Una missionarietà per contagio

Vorrei sottolineare il fatto che sia Andrea che Filippo hanno incontrato e, dunque, raccontano. E raccontano alle persone che incontrano, alle prime che incontrano. Questa è una missionarietà “per contagio”, che avviene per caso: parlo di Cristo a te perché ho incontrato te. Credo che sia il modo missionario più incisivo. […]
Così avremo testimoniato Cristo che ha rivelato un Dio che ama tutti gli uomini allo stesso modo, anche senza nominare Gesù Cristo. Intervenendo così, con semplicità, si afferma il primato del Dio di Gesù Cristo. Il primato, infatti, si afferma non solo dicendo che Dio è l’unico Dio ma anche che, proprio per questo, non fa differenze tra le persone. […]

Chiamare

Il racconto si snoda attorno a tre verbi principali: chiamare, seguire, vedere.
Cominciamo dal verbo chiamare, che Gesù utilizza per dire a Pietro: “Ti chiamerai Cefa!”.

Consegna ::
Rispondi a queste domande sul brano dedicato alla missionarietà per contagio:
1. Chi sono le due persone che hanno incontrato e dunque raccontano?
2. Quali sono i tre verbi principali attorno a cui si snoda il racconto?
3. Che cosa dice Gesù a Pietro?
I record non servono a nulla in questo esercizio.

Dati forniti ::
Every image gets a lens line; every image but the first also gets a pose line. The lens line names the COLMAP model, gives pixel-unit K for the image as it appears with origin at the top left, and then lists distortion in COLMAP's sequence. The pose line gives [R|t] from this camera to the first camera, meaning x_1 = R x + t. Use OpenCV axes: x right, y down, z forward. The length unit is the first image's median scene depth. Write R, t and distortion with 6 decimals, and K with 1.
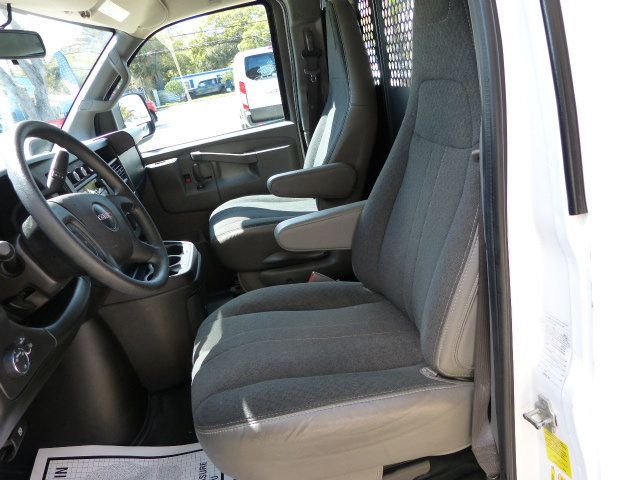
lens RADIAL K [[473.6, 0, 320.0], [0, 473.6, 240.0], [0, 0, 1]] dist [-0.007736, 0.002029]
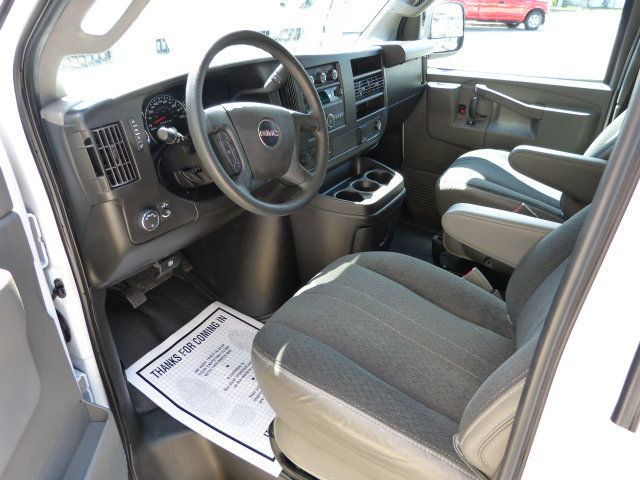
lens RADIAL K [[473.6, 0, 320.0], [0, 473.6, 240.0], [0, 0, 1]] dist [-0.007736, 0.002029]
pose [[0.718780, 0.488295, -0.494897, 0.130753], [-0.384003, 0.872240, 0.302886, -0.094327], [0.579566, -0.027666, 0.814455, 0.070345]]
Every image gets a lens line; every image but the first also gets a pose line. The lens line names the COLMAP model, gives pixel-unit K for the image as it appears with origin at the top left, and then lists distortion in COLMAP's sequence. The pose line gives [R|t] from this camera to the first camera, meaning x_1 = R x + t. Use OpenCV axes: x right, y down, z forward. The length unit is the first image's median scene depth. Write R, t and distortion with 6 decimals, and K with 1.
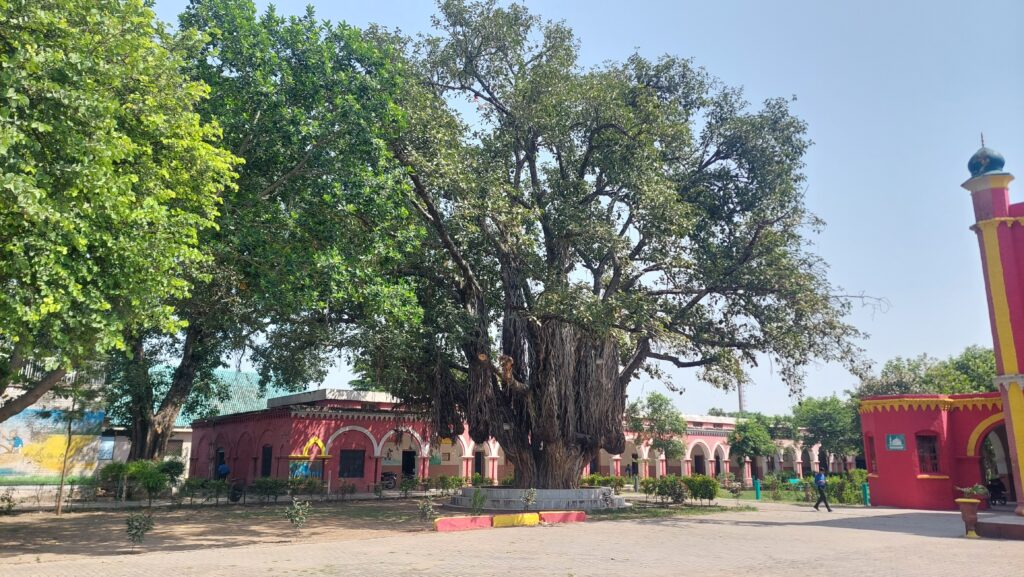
lens RADIAL K [[733.4, 0, 512.9], [0, 733.4, 293.1], [0, 0, 1]] dist [0.048144, -0.034798]
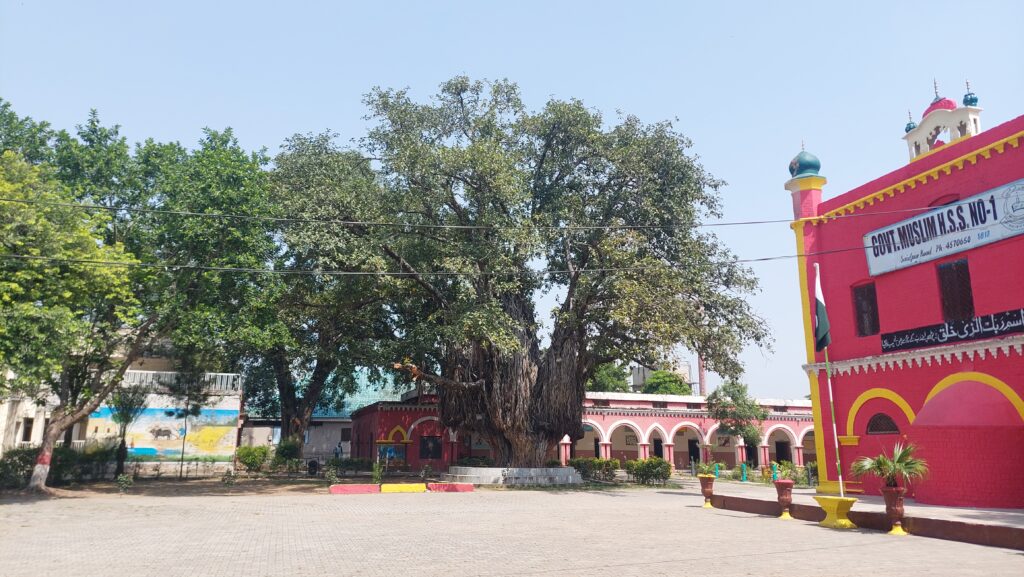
lens RADIAL K [[733.4, 0, 504.8], [0, 733.4, 281.2], [0, 0, 1]] dist [0.048144, -0.034798]
pose [[0.926001, -0.081133, -0.368699, 0.447769], [0.081577, 0.996563, -0.014410, -0.020808], [0.368601, -0.016734, 0.929437, -0.107895]]
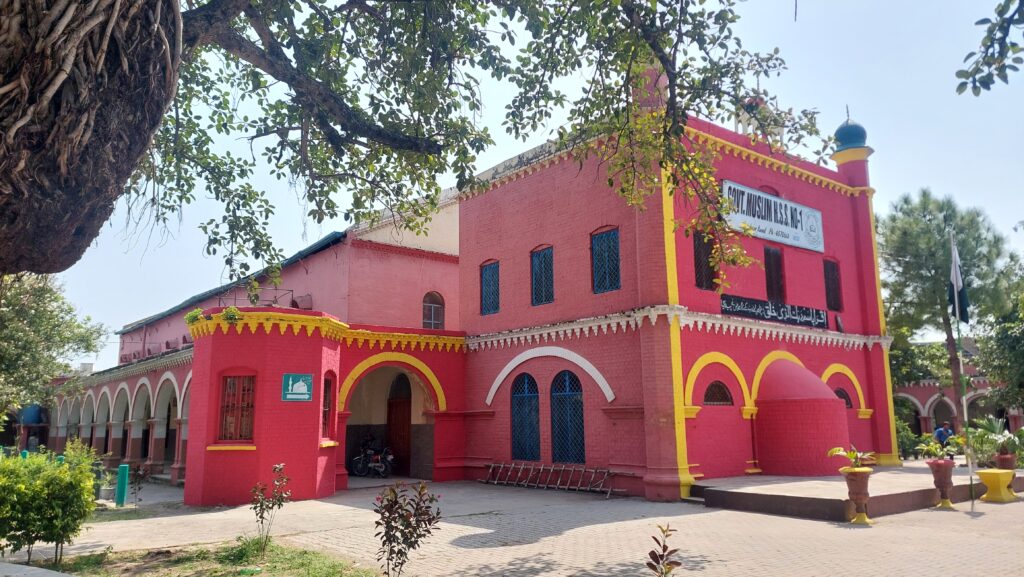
lens RADIAL K [[733.4, 0, 503.6], [0, 733.4, 297.3], [0, 0, 1]] dist [0.048144, -0.034798]
pose [[0.011168, 0.164633, 0.986292, -0.059838], [-0.214247, 0.963840, -0.158460, 0.175338], [-0.976716, -0.209541, 0.046036, 0.766944]]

Soluzione ::
1. Andrea e Filippo.
2. Chiamare, seguire, vedere.
3. "Ti chiamerai Cefa!"